MADISON - The reception of Waterford's new crystal wine glasses has been enthusiastic — too enthusiastic, apparently, to keep it in the hands of drinkers.
After widespread reports of wine glasses flying out of the hands of overly energetic drinkers to cause damage to TV sets, walls and bystanders, Waterford is recalling 3.2 million pieces of its crystalware to replace them with tougher glass.
The company's new wine glasses can be tipped towards one mouth to drink, or poured directly into one's mouth, like a cup. But soon after the new line went on sale last month, the excesses of overzealous drinkers became apparent.
Waterford will now allow customers to exchange the old glasses, which have a 0.024 inch thickness, for a beefed up glass that has a thickness of 0.04 inch, a company spokesman said.
"People tended to get a bit excited ... and in some cases the glass would come loose from their hands," a company spokesman said. "The new glass will be almost twice as thick."
The new tipping movement is one of the unique features of the new glasses, which Waterford introduced as its counter-challenge in a fierce competition with Oneida and Swedish Terrace.
Waterford is hoping the easy-to-drink-from glass will appeal to a wider crowd of drinkers — not just young men.
Customers can exchange the glasses through their local Waterford service centers. The worldwide exchange is expected to cost the company several million dollars.
An industry analyst in New York said the replacement program could have an overall upside for Waterford — the company is being proactive, and problems with the glasses appear relatively minor.
"It helps to spread Waterford's message on the unique interface of the new crystal line," he said. "As long as it doesn't land you in the emergency room."
In any case, the strap problems probably won't affect demand for the glasses. "At the launch of a new line of crystalware, it basically has to be fatal to hurt sales," the analyst said.
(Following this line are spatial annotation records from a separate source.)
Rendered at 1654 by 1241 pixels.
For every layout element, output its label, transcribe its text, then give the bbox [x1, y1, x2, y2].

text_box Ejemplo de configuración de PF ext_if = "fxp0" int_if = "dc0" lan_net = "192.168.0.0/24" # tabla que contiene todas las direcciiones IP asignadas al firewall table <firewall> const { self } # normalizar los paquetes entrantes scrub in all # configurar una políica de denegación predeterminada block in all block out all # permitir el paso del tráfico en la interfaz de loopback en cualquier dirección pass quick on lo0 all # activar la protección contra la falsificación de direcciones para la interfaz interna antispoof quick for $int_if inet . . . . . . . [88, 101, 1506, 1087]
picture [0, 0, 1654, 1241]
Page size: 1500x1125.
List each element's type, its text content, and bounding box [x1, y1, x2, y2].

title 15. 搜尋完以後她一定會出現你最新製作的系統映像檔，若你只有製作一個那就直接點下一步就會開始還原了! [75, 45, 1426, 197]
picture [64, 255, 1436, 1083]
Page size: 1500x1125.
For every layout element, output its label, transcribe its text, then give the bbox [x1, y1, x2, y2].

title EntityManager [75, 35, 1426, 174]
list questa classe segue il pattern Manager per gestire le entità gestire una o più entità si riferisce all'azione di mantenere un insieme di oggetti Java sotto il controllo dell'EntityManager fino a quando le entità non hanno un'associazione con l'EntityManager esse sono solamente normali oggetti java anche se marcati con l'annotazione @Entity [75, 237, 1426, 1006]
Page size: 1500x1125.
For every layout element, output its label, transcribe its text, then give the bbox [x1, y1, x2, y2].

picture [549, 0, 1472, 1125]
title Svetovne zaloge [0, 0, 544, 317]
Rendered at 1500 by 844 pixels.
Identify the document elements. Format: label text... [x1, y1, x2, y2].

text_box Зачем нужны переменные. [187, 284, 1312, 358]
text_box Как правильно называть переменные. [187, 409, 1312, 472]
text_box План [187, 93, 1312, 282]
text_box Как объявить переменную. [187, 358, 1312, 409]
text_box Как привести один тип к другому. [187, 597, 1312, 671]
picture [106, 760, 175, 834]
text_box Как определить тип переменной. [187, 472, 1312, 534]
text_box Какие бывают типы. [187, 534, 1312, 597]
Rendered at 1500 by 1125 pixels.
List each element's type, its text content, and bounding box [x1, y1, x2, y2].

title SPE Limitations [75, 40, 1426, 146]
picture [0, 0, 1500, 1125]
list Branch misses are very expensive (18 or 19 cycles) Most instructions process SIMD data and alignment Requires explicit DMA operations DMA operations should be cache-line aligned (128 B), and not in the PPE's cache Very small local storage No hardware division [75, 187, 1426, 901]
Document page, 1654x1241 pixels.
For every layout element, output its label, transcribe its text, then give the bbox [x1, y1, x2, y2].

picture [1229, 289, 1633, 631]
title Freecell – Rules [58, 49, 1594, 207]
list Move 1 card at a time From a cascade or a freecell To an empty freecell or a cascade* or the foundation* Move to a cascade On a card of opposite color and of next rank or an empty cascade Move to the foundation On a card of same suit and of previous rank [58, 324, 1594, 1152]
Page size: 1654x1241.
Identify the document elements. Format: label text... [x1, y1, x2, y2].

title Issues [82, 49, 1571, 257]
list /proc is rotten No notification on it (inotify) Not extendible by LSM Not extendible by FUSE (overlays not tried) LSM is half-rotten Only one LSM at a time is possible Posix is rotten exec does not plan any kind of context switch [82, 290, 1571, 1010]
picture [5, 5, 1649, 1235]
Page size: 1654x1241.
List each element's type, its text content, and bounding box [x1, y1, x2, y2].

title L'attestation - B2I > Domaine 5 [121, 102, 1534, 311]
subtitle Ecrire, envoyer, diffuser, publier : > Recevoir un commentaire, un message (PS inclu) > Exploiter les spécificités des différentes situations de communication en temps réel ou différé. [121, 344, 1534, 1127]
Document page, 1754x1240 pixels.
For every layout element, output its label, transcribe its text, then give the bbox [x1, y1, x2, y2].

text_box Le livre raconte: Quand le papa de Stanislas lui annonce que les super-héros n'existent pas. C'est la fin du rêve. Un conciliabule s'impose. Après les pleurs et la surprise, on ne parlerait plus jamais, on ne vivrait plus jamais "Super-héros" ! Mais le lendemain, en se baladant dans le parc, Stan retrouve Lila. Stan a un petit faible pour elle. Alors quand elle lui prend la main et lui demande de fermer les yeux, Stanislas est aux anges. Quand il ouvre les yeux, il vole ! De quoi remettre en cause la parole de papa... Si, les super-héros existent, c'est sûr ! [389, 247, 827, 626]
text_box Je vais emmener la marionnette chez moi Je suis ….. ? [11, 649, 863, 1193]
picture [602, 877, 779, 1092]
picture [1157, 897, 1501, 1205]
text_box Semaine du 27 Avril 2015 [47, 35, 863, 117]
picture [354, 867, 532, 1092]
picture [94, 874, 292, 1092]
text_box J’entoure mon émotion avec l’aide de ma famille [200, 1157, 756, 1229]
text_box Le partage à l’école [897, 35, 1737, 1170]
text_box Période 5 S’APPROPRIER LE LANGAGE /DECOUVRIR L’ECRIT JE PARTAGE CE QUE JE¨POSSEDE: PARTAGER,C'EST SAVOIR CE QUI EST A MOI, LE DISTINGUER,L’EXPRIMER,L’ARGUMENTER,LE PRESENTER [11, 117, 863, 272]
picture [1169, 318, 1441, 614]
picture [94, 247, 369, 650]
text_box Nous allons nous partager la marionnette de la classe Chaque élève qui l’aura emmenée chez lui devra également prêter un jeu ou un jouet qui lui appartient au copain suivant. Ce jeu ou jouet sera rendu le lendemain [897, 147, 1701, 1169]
A market research company estimated that U.S. consumers bought 476,000 bowls and glasses in the two weeks following its Nov. 17 launch. That beat Oneida's new line, which sold just under 200,000 amid widespread shortages.
Waterford has delivered more crystal so far to consumers than Oneida has, partly because of Oneida's production problems.
Waterford has shipped about 400,000 combined bowls and glasses in Japan and more than 600,000 pieces in North America. Oneida readied just 100,000 for the Japanese launch and 400,000 for its U.S. debut.
Oneida has promised 2 million pieces worldwide by year's end, while Wateford is targeting 4 million pieces in the same period.
Selling crystal in high volumes is crucial because hot-selling pieces attract drink-makers to make new drinks, which in turn boost glass sales.
Separately Friday, Waterford also said it would replace 200,000 bowls in its new line in Japan. Waterford said the move would not affect bowls overseas, and officials expected only a small impact on earnings.